Working Hypothesis That Changed My Life:

Every Problem Has a Solution

By Shlomo Maital

   I have written another book on creativity: Dismantle! How to Deconstruct Your Mind and Build a Personal Creativity Machine. It will be published by Harper Collins (India) in October. Why India? I’ve discovered Indian publishers are superb at editing and printing books and the market price is a fraction of that in the US. Besides, Indian people still do read books.

   Here is the opening prologue of my book. It makes a point that I learned from a former student and co-author Arie Ruttenberg: Creativity is widening the range of choice. You always have a choice. Every problem does have a creative solution. But only if you first believe that – and begin your search. This principle has changed my life. Perhaps it can change yours?

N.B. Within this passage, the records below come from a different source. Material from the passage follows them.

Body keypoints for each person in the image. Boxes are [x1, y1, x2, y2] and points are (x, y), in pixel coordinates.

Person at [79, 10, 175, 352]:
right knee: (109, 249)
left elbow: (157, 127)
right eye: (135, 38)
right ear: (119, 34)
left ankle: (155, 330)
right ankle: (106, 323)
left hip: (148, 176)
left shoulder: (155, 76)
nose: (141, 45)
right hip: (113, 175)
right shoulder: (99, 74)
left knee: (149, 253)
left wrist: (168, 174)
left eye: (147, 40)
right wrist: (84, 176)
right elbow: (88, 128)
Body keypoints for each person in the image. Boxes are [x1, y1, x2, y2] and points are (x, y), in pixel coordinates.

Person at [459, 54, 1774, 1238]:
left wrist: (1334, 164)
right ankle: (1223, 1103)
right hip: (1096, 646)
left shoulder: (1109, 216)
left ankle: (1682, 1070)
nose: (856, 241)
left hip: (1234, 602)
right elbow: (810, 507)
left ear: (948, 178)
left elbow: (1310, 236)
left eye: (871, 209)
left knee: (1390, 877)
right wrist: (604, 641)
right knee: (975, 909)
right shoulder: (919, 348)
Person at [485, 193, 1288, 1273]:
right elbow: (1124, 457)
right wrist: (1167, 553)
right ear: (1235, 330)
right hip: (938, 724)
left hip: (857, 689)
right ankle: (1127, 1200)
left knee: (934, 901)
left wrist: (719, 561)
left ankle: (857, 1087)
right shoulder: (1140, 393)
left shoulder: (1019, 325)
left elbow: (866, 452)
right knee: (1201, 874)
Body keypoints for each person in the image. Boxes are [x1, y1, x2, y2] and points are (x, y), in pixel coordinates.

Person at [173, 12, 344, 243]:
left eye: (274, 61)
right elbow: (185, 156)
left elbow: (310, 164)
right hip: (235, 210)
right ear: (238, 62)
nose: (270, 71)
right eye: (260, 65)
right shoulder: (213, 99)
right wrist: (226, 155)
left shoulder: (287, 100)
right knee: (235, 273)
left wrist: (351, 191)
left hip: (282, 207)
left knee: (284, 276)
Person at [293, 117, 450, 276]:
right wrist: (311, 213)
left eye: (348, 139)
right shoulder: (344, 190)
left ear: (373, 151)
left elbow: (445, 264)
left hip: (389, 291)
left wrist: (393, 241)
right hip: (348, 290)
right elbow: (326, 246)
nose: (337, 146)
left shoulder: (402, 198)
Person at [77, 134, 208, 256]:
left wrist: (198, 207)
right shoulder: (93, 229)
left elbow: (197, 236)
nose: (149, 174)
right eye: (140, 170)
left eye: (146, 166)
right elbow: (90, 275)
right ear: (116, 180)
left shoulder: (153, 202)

     If you are like me, you tend to skip through non-fiction books rather quickly, searching for the essence and picking the ripe ‘cherries’ from the tree, when most of the ‘fruit’ in the book is not yet ripe or relevant or interesting or non-obvious.

   Here, then, is a quick overview of this book. As you read on, please feel free to cherry-pick.

     But before we begin our journey to re-energized creativity, I’d like to emphasize a key point—literally, the key to unlocking your creative skills.

     Scientific research begins with a hypothesis—a supposition about what the research may reveal. For example, a scientist sought to find the number of neurons (brain cells) in the human brain, starting off with the assumption that the number was 100 billion; that was the commonly believed number. The assumption was false. It turned out that there are 86 billion neurons in the brain.  

     We all make assumptions. Most of the time they are hidden, ill-defined and below the threshold of our awareness.   When we tackle hard problems we often harbour a hidden assumption, such as, ‘there is no solution to this’, and come to the conclusion: Live with it, as is.    

       Humans are wonderfully resilient and are skilled at adapting and adjusting to difficulties and unmet needs. This resilience, or acceptance, is a highly positive quality. But it also can be harmful.

         I urge every reader to embrace a very different hypothesis. I would like my readers to assume that for every challenge, every problem, every unmet need and unsatisfied want, there is a solution—at least one. Every problem has a solution.   It is simply a matter of finding it and implementing it. By assuming there is a solution rather than that there is not one, we have taken a major first step towards effective creativity.

Try it. Tackle hard problems. Think creatively. Dive deep into the essence of the problem. Try wild ideas. You may fail. But the effort is glorious and praiseworthy. And you might just succeed.

p.s. the quote is by Donna Karan, who launched a wonderful creative fashion company. Louis Vuitton recently sold the DKNY brand for $650 million.